Incidentally the faith viewpoint which is making by far the most demands in universities these days for special treatment - and often getting it - is Islam of a very conservative ilk. In my university, the Islamic Society has the exclusive use of two large well-appointed prayer rooms, provided by the university, strictly segregated by sex. All other groups, including Christians and Atheists, have the use of one very small room for meditation. There is constant pressure for timetables etc. to be structured to suit Islamic sensibilities.
I have had many Moslem students over the years. Mostly they have been of the non-Fundamentalist, "progressive", type, and, especially the women, don't want anything to do with the Islamic Society. I, and another I know, have attended meetings of the Islamic Society, and been quite disturbed at what has been taught to the members (blatant homophobia, nikab should be worn by women, the west is the source of all evil etc.etc.). Yet these societies tend to be treated by universities etc. as if they were representative of Islam as a whole.
The promotion and preservation of secularism doesn't always however seem to have that much to do with the Law in the impact religion has on other people's lives. Compare the UK and the USA. The USA has stringent laws to separate the state from all forms of religion - there is no established church, no state-funded denominational schools etc.etc. Yet of the two countries, which is the one in which "religion" is a more insistent, and disruptive force?

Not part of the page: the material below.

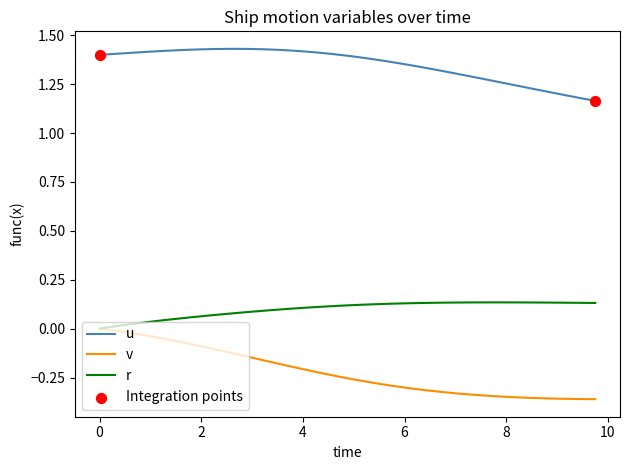

Which series has the largest total across all categories?

u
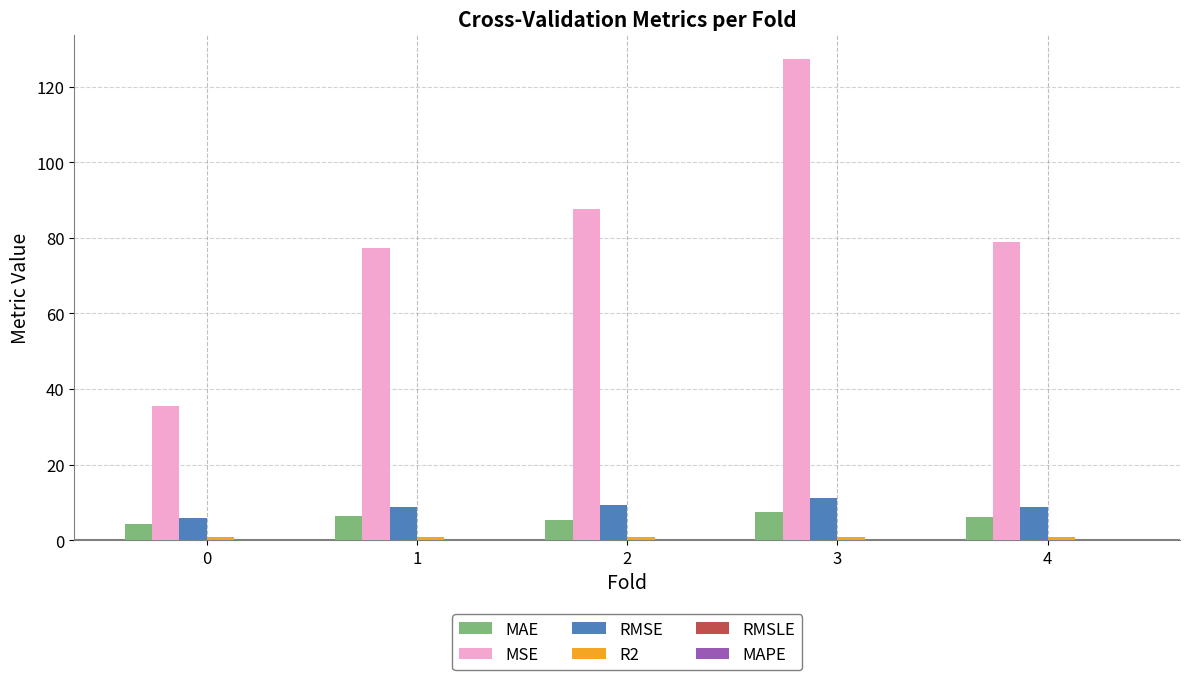

Between 0 and 3, which series saw the biggest shift?

MSE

Frank: I agree with you that this type of conservative Islam is very disturbing. And it goes to the root of why I fight for the right to be contemptuous of people's superstition and irrational crap and imaginary friends. Because people are tiptoeing round this misogyny, homophobia and general malevolence on the grounds that it's religion and worth of 'respect', when it's just nasty bullshit that needs stepping on.
It's funny how
invariably frequently it seems to come down to respecting the 'beliefs' and the 'culture' and the 'feelings' of men to abuse and oppress women and children...

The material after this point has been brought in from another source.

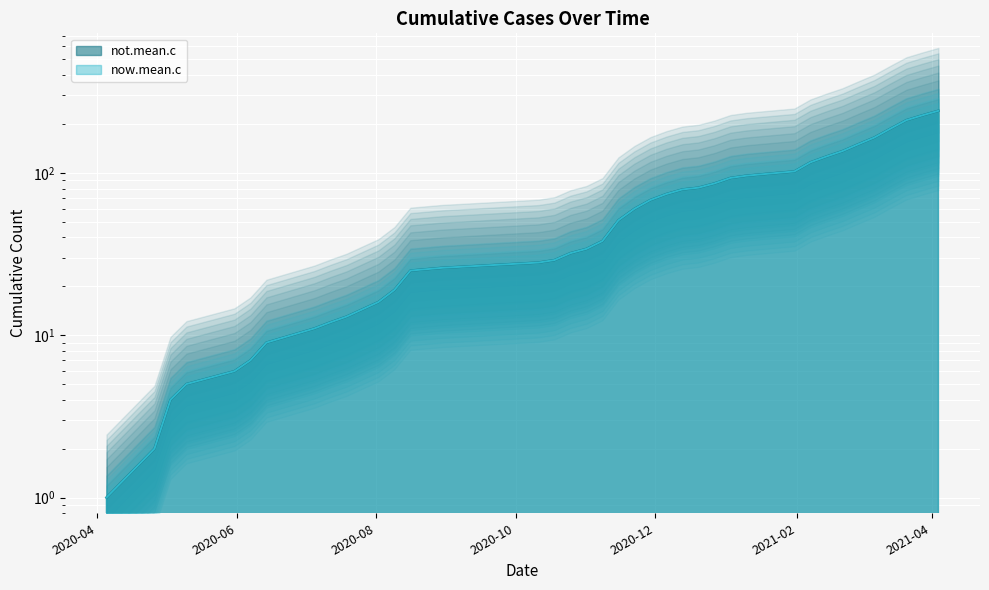

True or false: now.mean.c has a value of 7 at 2020-10.

False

I had a feeling you might be one of the good guys, Frank
Its a sad fact that its the extremists who get the attention. People should be treated with respect; religions, political systems and other philosophies need to be worthy of respect if they want to be respected.
The US is an oddity. Perhaps part of it stems from many of its original immigrants - and some of the later ones - escaping religious persecution elsewhere. They were people who were committed enough to their version to travel to a new land. Another factor is that there is one respect in which they overstepped the mark -as I understand it, state schools don't teach comparitive religion (I may be wrong on this) - so children grow up more likely to follow their parents traditions with less question. This is bound to lead to polarisation. Impartial teaching about religions - and other worldviews - is IMO essential.